Top 10 (Non-Western) Gunslingers in Fiction

I already made a list out of my favorite Western gunslingers in fiction (check it out).  This list is now exclusively made of fictional gunslingers that are not cowboys or gunfighters functioning in a Western setting.  However, it’s fine if these characters have some subtle references to or took some inspiration from the “Western cowboy” trope – they will still be considered for this list if so.  To qualify as a “gunslinger”, the character’s trademark weapons should be handguns, so anyone who regularly wields a weapon aside from handguns is disqualified for consideration.     


Hellboy, whose real name is Anung Un Rama (which means “and upon his brow is set a crown of flame”), is a demon that was summoned from Hell when he was still a baby by Nazi occultists.  He was rescued by the Allied forces and Prof. Trevor Bruttenholm, who took it up for himself to raise him as his own son.  Thus, Hellboy would grow up like a normal human, familiar with and engaging in human culture and practices.  He would also develop a knack for humor, gab, and sarcasm.

DATA SECTION.
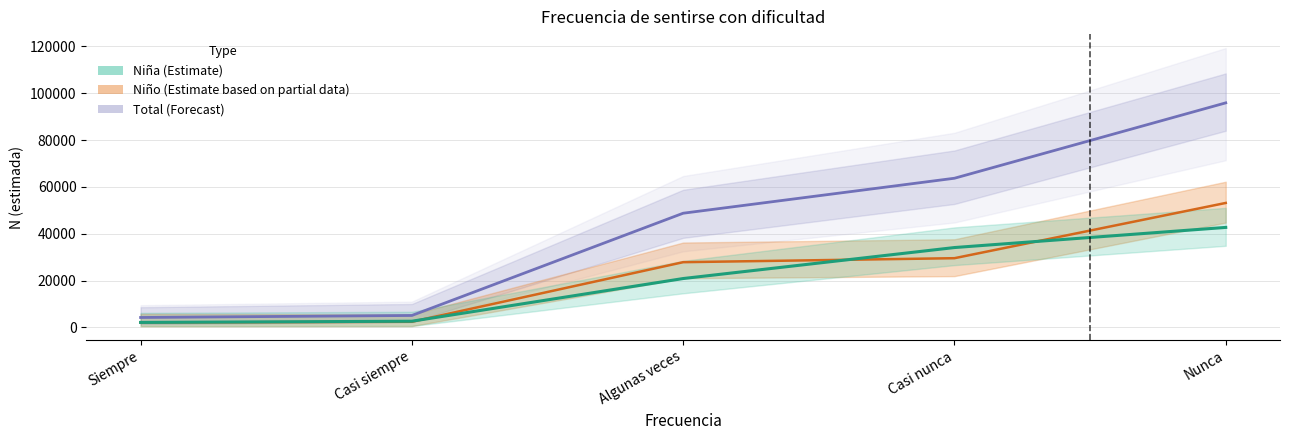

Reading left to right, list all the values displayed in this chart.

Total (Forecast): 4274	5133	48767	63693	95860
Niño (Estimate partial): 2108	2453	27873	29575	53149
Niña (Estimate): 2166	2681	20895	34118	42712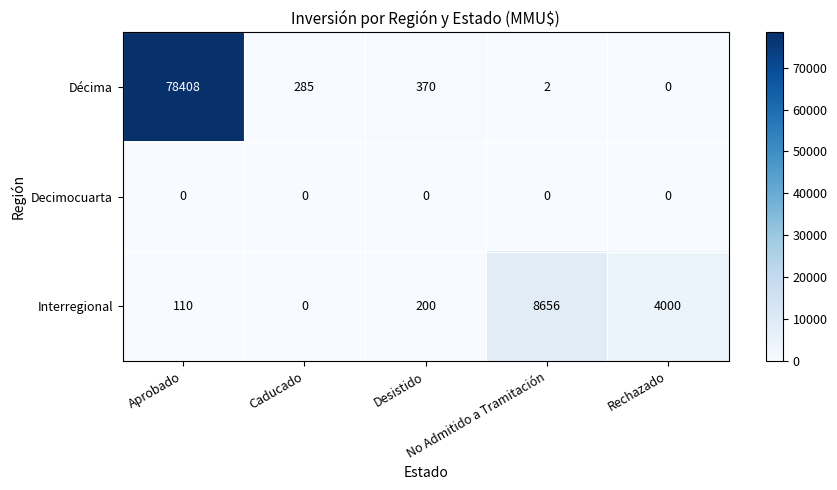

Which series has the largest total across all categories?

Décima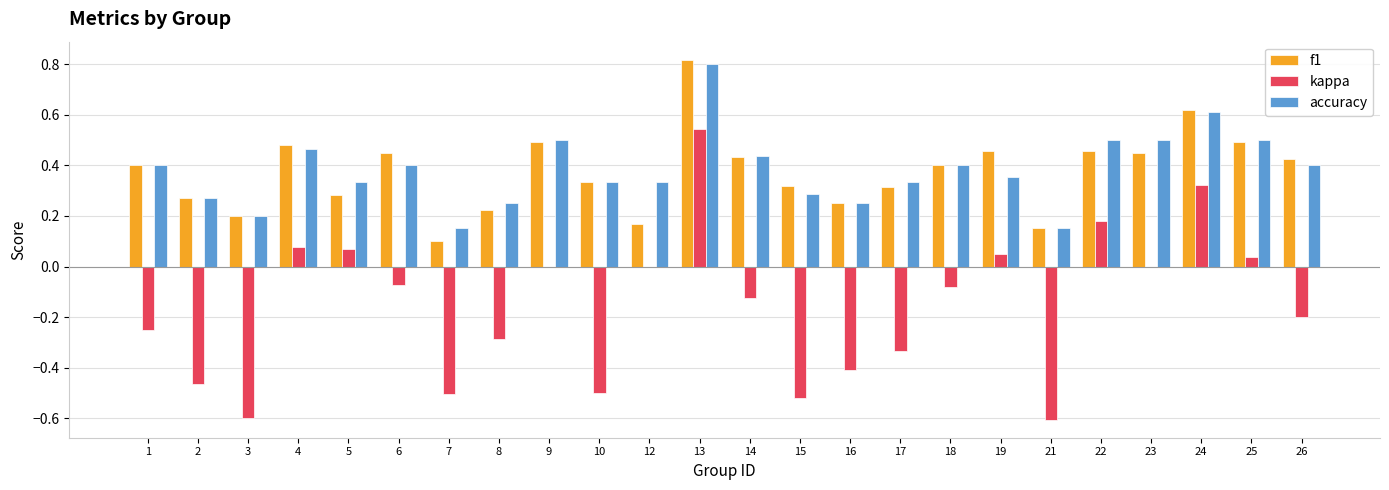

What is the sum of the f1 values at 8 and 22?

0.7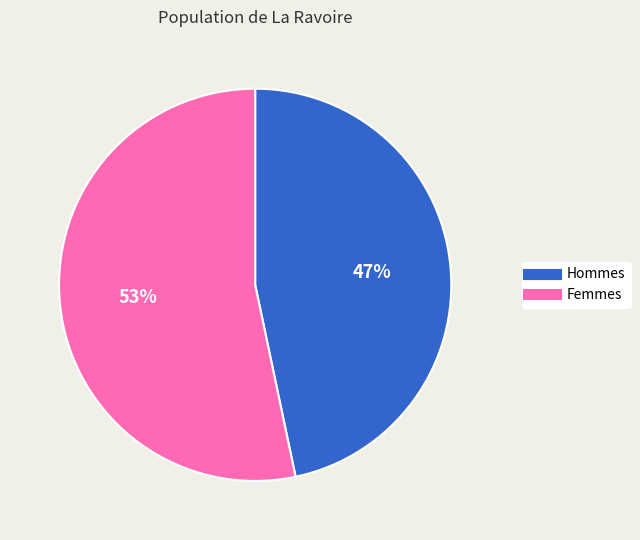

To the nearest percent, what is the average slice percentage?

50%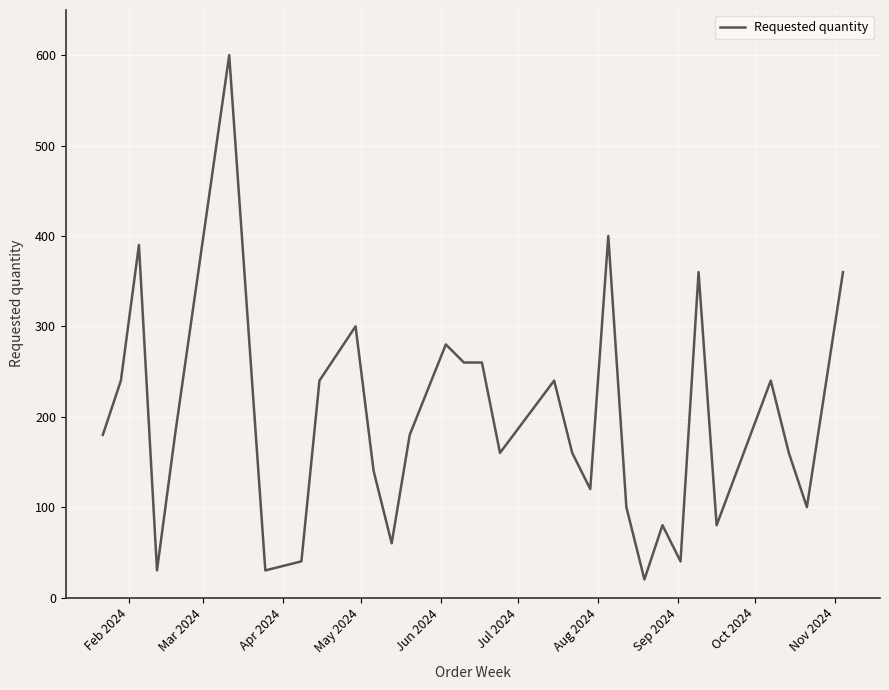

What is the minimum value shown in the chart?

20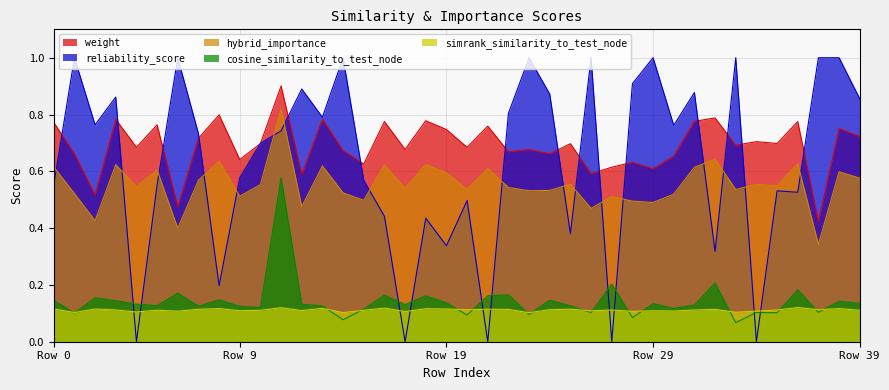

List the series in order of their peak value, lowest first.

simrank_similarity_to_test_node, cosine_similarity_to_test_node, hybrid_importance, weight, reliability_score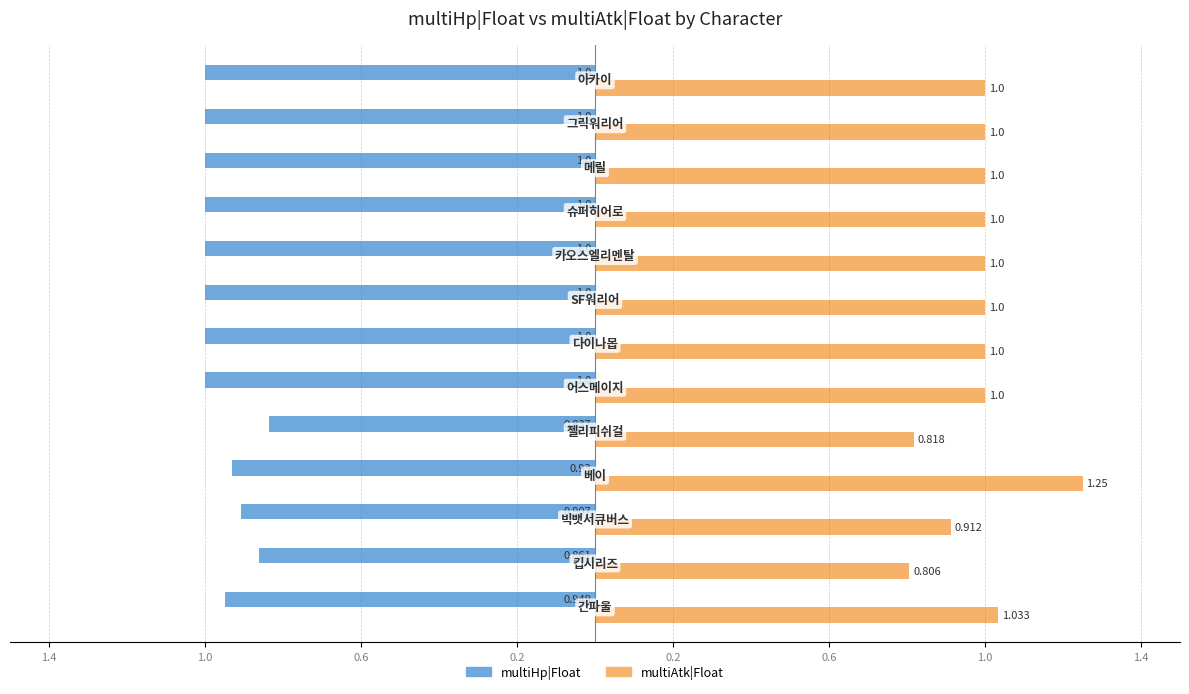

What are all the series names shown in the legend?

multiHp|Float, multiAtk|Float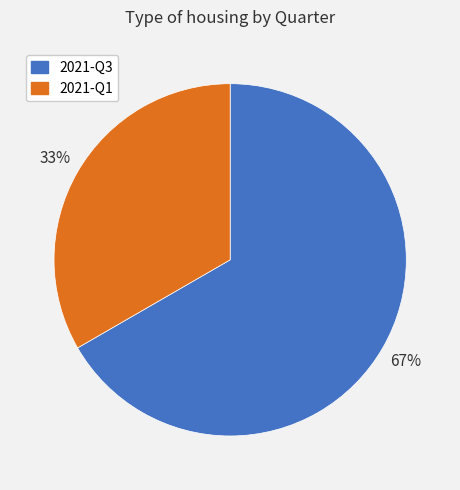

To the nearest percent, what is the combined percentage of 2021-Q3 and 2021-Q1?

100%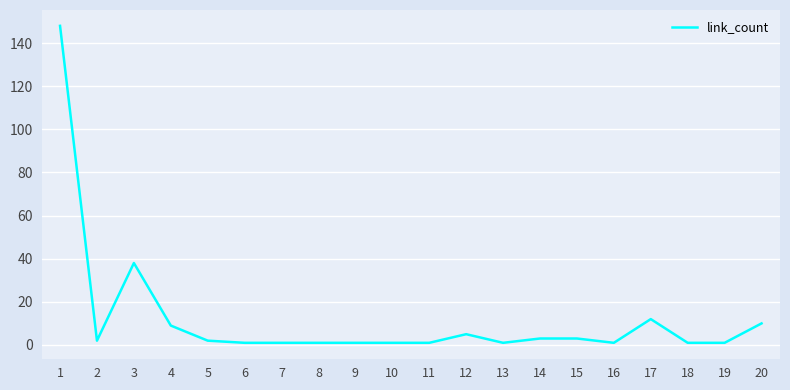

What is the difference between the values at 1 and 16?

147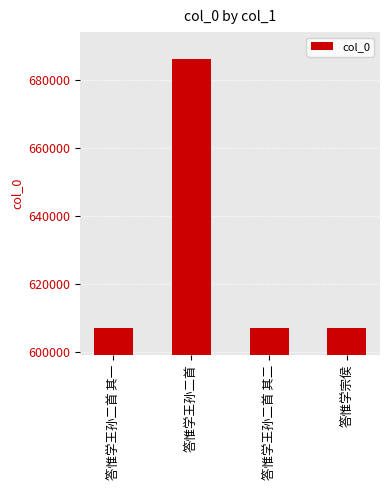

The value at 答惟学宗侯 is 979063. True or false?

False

WHAT IS REQUIRED.
According to the gunslinger list, what does Hellboy's real name, Anung Un Rama, mean? The rows aren't needed for what comes next.

WRITTEN RESPONSE.
It means "and upon his brow is set a crown of flame."